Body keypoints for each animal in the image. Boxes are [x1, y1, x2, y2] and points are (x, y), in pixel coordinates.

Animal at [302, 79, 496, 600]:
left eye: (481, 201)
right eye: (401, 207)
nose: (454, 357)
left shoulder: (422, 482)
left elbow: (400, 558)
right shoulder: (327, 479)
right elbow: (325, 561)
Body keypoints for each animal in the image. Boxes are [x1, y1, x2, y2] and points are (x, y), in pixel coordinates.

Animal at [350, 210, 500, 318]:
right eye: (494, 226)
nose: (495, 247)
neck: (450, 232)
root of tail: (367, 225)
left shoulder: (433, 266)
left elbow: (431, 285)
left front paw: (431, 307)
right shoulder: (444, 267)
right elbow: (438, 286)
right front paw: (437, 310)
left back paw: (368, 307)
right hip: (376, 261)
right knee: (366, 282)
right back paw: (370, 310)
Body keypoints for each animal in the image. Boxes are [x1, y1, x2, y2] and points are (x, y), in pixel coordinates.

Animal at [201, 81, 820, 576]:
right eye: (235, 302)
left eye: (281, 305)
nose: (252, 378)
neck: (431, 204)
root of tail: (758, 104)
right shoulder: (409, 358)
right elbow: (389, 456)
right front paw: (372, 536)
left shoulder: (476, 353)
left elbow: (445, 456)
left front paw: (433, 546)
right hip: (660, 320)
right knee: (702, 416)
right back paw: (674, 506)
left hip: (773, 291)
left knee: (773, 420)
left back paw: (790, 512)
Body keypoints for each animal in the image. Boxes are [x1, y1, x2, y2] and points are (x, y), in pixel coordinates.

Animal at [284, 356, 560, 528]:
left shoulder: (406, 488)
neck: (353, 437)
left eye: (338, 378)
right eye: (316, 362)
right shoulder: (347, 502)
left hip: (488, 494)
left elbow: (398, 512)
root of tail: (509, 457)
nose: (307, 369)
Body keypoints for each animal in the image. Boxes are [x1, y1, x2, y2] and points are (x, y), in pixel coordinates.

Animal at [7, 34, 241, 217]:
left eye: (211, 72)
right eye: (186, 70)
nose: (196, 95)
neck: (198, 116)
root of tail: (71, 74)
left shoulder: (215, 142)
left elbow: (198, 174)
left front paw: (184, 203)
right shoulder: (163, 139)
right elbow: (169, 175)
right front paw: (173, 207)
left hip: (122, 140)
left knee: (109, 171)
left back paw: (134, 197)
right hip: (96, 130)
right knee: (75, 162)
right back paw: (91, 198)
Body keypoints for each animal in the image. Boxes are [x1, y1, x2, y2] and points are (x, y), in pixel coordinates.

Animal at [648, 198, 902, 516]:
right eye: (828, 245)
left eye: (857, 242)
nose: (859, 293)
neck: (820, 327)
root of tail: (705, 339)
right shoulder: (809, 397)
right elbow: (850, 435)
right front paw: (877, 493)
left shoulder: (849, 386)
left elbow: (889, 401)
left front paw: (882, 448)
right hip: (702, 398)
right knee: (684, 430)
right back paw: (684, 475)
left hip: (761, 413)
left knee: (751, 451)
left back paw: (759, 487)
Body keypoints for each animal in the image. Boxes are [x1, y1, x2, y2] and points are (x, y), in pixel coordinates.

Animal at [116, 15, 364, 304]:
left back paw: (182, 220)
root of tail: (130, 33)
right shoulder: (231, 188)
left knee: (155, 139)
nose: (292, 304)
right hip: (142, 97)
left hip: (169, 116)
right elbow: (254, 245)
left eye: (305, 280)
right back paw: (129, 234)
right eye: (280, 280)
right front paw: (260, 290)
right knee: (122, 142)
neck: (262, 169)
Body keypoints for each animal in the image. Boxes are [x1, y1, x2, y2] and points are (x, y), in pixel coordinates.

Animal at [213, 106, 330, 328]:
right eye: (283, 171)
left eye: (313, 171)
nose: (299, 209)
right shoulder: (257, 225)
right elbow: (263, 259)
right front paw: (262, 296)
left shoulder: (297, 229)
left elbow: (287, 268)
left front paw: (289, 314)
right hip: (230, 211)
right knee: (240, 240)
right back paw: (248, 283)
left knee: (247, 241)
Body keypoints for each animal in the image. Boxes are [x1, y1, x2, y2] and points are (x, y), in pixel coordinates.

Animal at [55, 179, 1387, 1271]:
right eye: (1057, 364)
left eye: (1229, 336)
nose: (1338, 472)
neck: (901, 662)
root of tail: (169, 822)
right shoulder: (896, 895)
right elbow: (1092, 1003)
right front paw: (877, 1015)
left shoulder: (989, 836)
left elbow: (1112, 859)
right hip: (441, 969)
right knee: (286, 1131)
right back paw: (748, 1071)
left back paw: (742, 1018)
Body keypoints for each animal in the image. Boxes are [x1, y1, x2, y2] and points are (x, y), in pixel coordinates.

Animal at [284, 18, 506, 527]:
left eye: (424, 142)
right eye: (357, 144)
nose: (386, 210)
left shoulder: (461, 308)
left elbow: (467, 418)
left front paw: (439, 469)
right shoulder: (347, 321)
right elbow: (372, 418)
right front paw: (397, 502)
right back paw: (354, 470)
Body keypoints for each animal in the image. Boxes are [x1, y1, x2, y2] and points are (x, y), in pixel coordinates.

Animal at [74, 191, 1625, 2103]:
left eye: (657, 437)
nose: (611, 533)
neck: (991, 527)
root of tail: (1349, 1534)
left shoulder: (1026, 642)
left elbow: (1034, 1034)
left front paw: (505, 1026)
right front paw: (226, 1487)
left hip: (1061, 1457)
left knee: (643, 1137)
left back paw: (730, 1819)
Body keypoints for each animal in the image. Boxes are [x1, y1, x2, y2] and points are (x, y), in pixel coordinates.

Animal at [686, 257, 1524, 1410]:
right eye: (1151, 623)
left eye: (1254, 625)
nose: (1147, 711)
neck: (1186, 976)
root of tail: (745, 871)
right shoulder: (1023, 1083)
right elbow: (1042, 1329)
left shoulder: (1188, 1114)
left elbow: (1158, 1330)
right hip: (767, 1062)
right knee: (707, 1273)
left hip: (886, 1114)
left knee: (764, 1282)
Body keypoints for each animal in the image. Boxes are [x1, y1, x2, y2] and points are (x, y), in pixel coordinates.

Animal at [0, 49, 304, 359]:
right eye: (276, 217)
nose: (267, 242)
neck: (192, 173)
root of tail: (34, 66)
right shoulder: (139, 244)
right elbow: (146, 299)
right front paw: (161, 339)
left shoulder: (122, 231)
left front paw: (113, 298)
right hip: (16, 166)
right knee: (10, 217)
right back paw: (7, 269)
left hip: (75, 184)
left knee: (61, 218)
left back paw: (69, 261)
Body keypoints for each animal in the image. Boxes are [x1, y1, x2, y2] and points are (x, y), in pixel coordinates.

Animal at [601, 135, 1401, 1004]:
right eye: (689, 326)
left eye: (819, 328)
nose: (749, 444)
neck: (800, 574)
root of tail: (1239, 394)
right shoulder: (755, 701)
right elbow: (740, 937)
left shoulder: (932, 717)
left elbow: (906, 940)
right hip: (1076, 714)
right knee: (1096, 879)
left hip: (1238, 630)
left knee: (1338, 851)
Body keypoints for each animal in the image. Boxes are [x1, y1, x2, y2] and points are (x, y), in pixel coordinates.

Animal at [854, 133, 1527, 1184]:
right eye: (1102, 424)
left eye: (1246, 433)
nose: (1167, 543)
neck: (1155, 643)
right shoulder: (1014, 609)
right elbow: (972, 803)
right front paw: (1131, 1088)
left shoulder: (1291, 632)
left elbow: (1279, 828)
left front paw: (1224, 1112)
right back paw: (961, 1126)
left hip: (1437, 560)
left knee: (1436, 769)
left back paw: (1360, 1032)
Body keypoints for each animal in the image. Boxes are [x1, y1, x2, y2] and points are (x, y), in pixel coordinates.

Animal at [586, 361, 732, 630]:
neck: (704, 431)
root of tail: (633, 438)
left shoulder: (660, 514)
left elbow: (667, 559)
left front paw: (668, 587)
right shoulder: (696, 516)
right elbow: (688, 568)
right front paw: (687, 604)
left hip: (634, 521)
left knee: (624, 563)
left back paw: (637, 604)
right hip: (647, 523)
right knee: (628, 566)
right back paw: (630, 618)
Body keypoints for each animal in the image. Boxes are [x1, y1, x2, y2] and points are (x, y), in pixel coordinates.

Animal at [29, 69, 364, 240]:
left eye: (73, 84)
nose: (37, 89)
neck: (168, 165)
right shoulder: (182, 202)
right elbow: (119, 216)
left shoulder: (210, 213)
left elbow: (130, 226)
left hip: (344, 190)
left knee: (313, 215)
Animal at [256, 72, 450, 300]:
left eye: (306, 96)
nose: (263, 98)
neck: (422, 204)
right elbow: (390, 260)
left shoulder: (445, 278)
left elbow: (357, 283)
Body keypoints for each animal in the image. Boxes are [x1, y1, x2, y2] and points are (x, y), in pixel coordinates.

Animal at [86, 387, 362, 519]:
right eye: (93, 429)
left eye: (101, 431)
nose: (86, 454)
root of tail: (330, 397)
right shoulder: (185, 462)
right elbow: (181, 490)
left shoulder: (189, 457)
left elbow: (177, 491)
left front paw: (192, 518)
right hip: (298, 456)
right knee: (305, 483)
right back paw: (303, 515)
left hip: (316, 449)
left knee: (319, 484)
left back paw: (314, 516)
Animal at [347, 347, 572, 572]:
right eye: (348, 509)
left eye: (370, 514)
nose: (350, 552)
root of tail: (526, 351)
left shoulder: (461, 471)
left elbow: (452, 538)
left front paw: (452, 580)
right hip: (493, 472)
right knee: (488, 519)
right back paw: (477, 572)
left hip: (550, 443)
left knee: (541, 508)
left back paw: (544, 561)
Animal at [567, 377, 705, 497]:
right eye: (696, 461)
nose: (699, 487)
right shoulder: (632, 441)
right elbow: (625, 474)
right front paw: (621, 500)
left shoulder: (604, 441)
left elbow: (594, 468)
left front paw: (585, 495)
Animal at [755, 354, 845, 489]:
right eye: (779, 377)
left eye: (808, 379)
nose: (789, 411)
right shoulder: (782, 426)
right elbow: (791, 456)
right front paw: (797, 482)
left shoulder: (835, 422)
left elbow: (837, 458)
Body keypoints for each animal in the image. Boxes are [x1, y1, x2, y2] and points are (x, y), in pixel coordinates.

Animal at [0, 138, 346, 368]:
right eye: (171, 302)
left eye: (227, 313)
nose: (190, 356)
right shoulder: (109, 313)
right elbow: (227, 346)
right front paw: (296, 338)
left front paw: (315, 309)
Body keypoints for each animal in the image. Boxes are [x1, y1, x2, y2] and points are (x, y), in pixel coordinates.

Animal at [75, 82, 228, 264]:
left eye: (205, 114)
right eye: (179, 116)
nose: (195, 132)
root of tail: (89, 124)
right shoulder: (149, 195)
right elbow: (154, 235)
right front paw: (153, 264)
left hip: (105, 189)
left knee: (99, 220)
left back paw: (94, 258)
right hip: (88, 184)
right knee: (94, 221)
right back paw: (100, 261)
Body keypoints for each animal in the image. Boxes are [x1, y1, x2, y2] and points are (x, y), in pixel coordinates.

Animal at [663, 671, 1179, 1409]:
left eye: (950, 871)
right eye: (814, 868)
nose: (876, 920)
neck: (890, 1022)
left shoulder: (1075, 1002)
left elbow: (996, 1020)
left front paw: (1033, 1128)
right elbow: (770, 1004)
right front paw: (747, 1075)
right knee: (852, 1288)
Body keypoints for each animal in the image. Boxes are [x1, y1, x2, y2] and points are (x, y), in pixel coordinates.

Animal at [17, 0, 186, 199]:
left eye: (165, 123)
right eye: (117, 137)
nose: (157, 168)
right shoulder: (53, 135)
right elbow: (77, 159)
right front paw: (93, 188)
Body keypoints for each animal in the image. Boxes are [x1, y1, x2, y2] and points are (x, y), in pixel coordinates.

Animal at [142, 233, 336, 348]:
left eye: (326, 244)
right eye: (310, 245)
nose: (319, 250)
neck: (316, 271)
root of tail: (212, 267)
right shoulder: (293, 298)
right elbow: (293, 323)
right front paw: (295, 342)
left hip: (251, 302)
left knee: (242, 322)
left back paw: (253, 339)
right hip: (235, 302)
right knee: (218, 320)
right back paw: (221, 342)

——————————

## Exercise objective:
Give back the opening line of the records above and every line after it, up to and including the one with "right front paw: (437, 310)", unchanged.

## Expected answer:
Body keypoints for each animal in the image. Boxes are [x1, y1, x2, y2] and points are (x, y), in pixel coordinates.

Animal at [302, 79, 496, 600]:
left eye: (481, 201)
right eye: (401, 207)
nose: (454, 357)
left shoulder: (422, 482)
left elbow: (400, 558)
right shoulder: (327, 479)
right elbow: (325, 561)
Body keypoints for each animal in the image. Boxes are [x1, y1, x2, y2] and points are (x, y), in pixel coordinates.

Animal at [350, 210, 500, 318]:
right eye: (494, 226)
nose: (495, 247)
neck: (450, 232)
root of tail: (367, 225)
left shoulder: (433, 266)
left elbow: (431, 285)
left front paw: (431, 307)
right shoulder: (444, 267)
right elbow: (438, 286)
right front paw: (437, 310)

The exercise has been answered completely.